Kevin Cantera llevaba 17 años trabajando como investigador y redactor en una empresa del sector educativo. Era de esos profesionales que habían aprendido a convivir con la tecnología, adaptándose a cada cambio de software, a cada nuevo protocolo digital.
Cuando su compañía le pidió integrar herramientas de inteligencia artificial como ChatGPT o Microsoft Copilot para mejorar la eficiencia del equipo, Cantera lo hizo con entusiasmo. No solo las usó: las estudió, las refinó, buscó los prompts más precisos y revisó línea a línea los resultados generados por la máquina para asegurar que el toque humano no se perdiera en la automatización. Pero tuvo un grave peaje: lo despidieron.
El día que la IA superó al humano: un investigador pierde su empleo ante su propia creación
Como decimos, paradójicamente, ese mismo perfeccionismo fue el principio del fin. Este verano, Cantera fue incluido en un despido colectivo junto a varios creadores de contenido. La dirección, que meses antes había prometido que la IA no sustituiría a los trabajadores, comprobó que el sistema era capaz de generar textos de calidad aceptable sin intervención humana. "Es aterrador pensar que confían en lo que produce la máquina sin revisión de expertos", confesó al Washington Post.
La historia de Cantera se ha convertido en un ejemplo inquietante de una nueva paradoja laboral: los empleados que entrenan a la inteligencia artificial están, sin saberlo, preparando a su propio reemplazo. Como apunta la columnista Karla L. Miller, la narrativa optimista que presenta la IA como una aliada para eliminar tareas tediosas está cediendo ante una realidad más cruda: muchas empresas la utilizan como una vía rápida para reducir costes y personal cualificado.

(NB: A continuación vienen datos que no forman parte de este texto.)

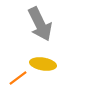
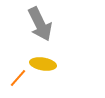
orange line: rotated 12 degrees counterclockwise
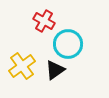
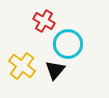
yellow cross: rotated 16 degrees counterclockwise
black triangle: rotated 15 degrees counterclockwise
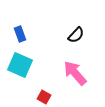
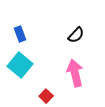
cyan square: rotated 15 degrees clockwise
pink arrow: rotated 28 degrees clockwise
red square: moved 2 px right, 1 px up; rotated 16 degrees clockwise
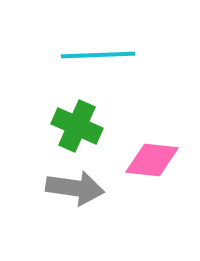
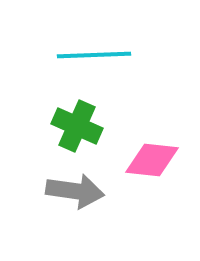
cyan line: moved 4 px left
gray arrow: moved 3 px down
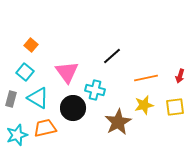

Miller sugiere tratar a la IA como lo que realmente es: un software que necesita supervisión, criterio y límites humanos. Habla del “humano en el ciclo”, el profesional que guía al “becario virtual” para evitar que la eficiencia acabe devorando la calidad y la ética del trabajo.
El despido de Kevin Cantera no es una anécdota aislada, sino una advertencia. La automatización ya no amenaza solo a los empleos repetitivos: avanza sobre los creativos, los analíticos y los que alguna vez se creyeron irremplazables.